#### [Work instructions]
Swap "COLMAP camera model" for "COLMAP camera type" throughout the records below, then write the lines out again with nothing else changed.

Records from a dataset

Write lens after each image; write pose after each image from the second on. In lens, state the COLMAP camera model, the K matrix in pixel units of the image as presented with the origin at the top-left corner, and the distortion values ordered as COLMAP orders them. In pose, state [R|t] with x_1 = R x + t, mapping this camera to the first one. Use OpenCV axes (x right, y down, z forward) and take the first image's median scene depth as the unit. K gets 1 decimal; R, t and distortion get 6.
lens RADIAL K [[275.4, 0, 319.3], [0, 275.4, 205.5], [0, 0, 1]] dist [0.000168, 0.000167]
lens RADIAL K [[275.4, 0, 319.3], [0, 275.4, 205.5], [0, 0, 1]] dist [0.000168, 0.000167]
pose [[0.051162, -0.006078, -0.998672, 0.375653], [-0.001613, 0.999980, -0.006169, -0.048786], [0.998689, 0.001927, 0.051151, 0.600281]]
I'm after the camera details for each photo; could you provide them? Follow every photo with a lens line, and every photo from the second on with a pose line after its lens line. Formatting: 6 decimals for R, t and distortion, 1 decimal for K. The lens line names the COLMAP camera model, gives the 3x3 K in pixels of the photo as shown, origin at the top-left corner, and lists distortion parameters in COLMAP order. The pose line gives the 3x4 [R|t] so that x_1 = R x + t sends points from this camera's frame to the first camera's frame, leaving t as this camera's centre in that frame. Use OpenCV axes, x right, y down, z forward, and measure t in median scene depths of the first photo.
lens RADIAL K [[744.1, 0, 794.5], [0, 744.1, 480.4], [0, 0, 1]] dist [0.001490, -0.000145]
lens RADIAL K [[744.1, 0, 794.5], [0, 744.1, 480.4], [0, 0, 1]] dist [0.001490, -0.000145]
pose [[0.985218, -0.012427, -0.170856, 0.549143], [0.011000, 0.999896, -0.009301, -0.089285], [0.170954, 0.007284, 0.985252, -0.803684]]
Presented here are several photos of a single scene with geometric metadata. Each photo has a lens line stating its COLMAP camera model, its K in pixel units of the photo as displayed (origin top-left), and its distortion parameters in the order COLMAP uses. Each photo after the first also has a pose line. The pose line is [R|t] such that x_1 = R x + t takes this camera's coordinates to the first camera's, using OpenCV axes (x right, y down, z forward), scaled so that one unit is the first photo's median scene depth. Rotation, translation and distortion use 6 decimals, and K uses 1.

#### [Task solution]
Write lens after each image; write pose after each image from the second on. In lens, state the COLMAP camera type, the K matrix in pixel units of the image as presented with the origin at the top-left corner, and the distortion values ordered as COLMAP orders them. In pose, state [R|t] with x_1 = R x + t, mapping this camera to the first one. Use OpenCV axes (x right, y down, z forward) and take the first image's median scene depth as the unit. K gets 1 decimal; R, t and distortion get 6.
lens RADIAL K [[275.4, 0, 319.3], [0, 275.4, 205.5], [0, 0, 1]] dist [0.000168, 0.000167]
lens RADIAL K [[275.4, 0, 319.3], [0, 275.4, 205.5], [0, 0, 1]] dist [0.000168, 0.000167]
pose [[0.051162, -0.006078, -0.998672, 0.375653], [-0.001613, 0.999980, -0.006169, -0.048786], [0.998689, 0.001927, 0.051151, 0.600281]]
I'm after the camera details for each photo; could you provide them? Follow every photo with a lens line, and every photo from the second on with a pose line after its lens line. Formatting: 6 decimals for R, t and distortion, 1 decimal for K. The lens line names the COLMAP camera type, gives the 3x3 K in pixels of the photo as shown, origin at the top-left corner, and lists distortion parameters in COLMAP order. The pose line gives the 3x4 [R|t] so that x_1 = R x + t sends points from this camera's frame to the first camera's frame, leaving t as this camera's centre in that frame. Use OpenCV axes, x right, y down, z forward, and measure t in median scene depths of the first photo.
lens RADIAL K [[744.1, 0, 794.5], [0, 744.1, 480.4], [0, 0, 1]] dist [0.001490, -0.000145]
lens RADIAL K [[744.1, 0, 794.5], [0, 744.1, 480.4], [0, 0, 1]] dist [0.001490, -0.000145]
pose [[0.985218, -0.012427, -0.170856, 0.549143], [0.011000, 0.999896, -0.009301, -0.089285], [0.170954, 0.007284, 0.985252, -0.803684]]
Presented here are several photos of a single scene with geometric metadata. Each photo has a lens line stating its COLMAP camera type, its K in pixel units of the photo as displayed (origin top-left), and its distortion parameters in the order COLMAP uses. Each photo after the first also has a pose line. The pose line is [R|t] such that x_1 = R x + t takes this camera's coordinates to the first camera's, using OpenCV axes (x right, y down, z forward), scaled so that one unit is the first photo's median scene depth. Rotation, translation and distortion use 6 decimals, and K uses 1.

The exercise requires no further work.